Project Success Participants Project Success Students
Photo by Amy Avitabile

By any measure, Project Success: Opening the Door to Biomedical Careers lives up to its name.

Since its founding in 1993 by Joan Y. Reede, MD, MPH, MS, Dean for Diversity and Community Partnership at Harvard Medical School (HMS), Project Success has had as its mission to encourage the biomedical research interests of deserving underrepresented minority and disadvantaged students living in the greater Boston area. Project Success students receive one-on-one mentoring by HMS scientists and physicians, while working full-time in laboratories at HMS and its affiliated institutions. During the eight-week, paid internship program, students work on research projects designed by their mentors. The program culminates in a day of formal research presentations.

To date, the program has served over 100 students, 99 percent of whom have gone on to college; several have also gone on to medical, dental, and graduate schools. In spring 2005, Karlene Boswell will become the first Project Success student to graduate from medical school; she first participated in Project Success in1994, at which time she was advised by Frederic Wondisford, MD, then of Beth Israel Hospital. Her other advisors were: David Wong, DMD, DMSc, Harvard School of Dental Medicine, in 1997; Joan W. Miller, MD, Massachusetts Eye and Ear Infirmary, in 1998; Jessica Henderson Daniel, PhD, Children’s Hospital Boston, in 2000.

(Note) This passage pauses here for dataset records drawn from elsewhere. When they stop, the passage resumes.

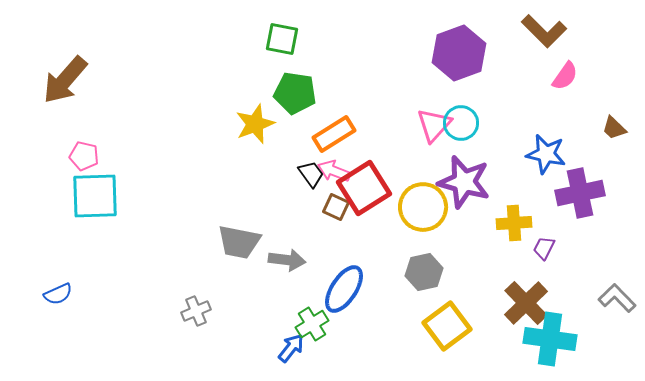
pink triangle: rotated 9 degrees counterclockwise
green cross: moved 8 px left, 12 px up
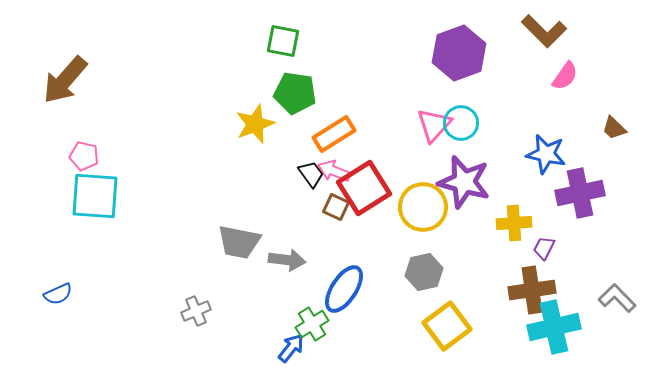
green square: moved 1 px right, 2 px down
cyan square: rotated 6 degrees clockwise
brown cross: moved 6 px right, 13 px up; rotated 36 degrees clockwise
cyan cross: moved 4 px right, 12 px up; rotated 21 degrees counterclockwise
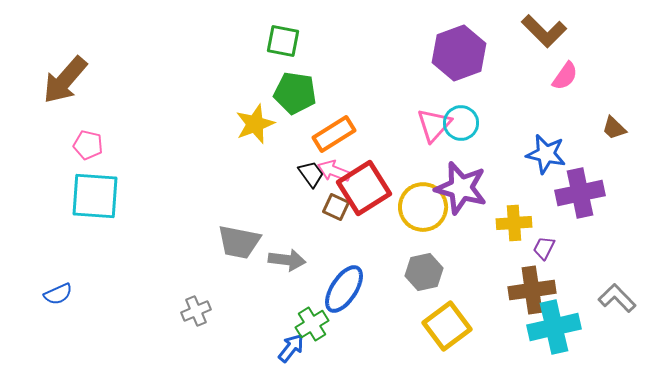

Some students like Glenn Hall (Project Success alumnus 1999, 2000, 2001, 2002), develop an enduring relationship with their mentors, as he did with his mentor, Robert Sackstein, MD, PhD, Associate Professor of Dermatology, HMS. A recent graduate of Tufts University, Glenn has just matriculated at Meharry Medical College in Nashville, Tennessee.

This past summer, 20 Project Success students worked in research laboratories at HMS, Beth Israel Deaconess Medical Center, Brigham and Women’s Hospital, Children’s Hospital Boston, Joslin Diabetes Center, and Massachusetts General Hospital, in areas ranging from environmental epidemiology and pathogenesis of bacterial infection to pathology of neurodegenerative diseases and genetics.

If by chance you had stopped by the Courtyard Café on the HMS Quadrangle for lunch one afternoon this past summer, you would have seen a group of young people eating, laughing and talking. If you had paused a moment longer, you might have glimpsed future doctors, dentists, scientists, educators, and leaders who, for a brief moment in time, were enjoying a carefree afternoon with friends.

That is the secret of Project Success: create the right environment for talented young people from underrepresented minority and disadvantaged backgrounds to learn about biomedical research and career paths in research and the health sciences. Provide them with caring mentors who are eminent physicians and scientists in their fields. Supplement the students’ research experiences with educational seminars, and you will be offering them opportunities to learn, thrive, grow, and achieve their dreams of success.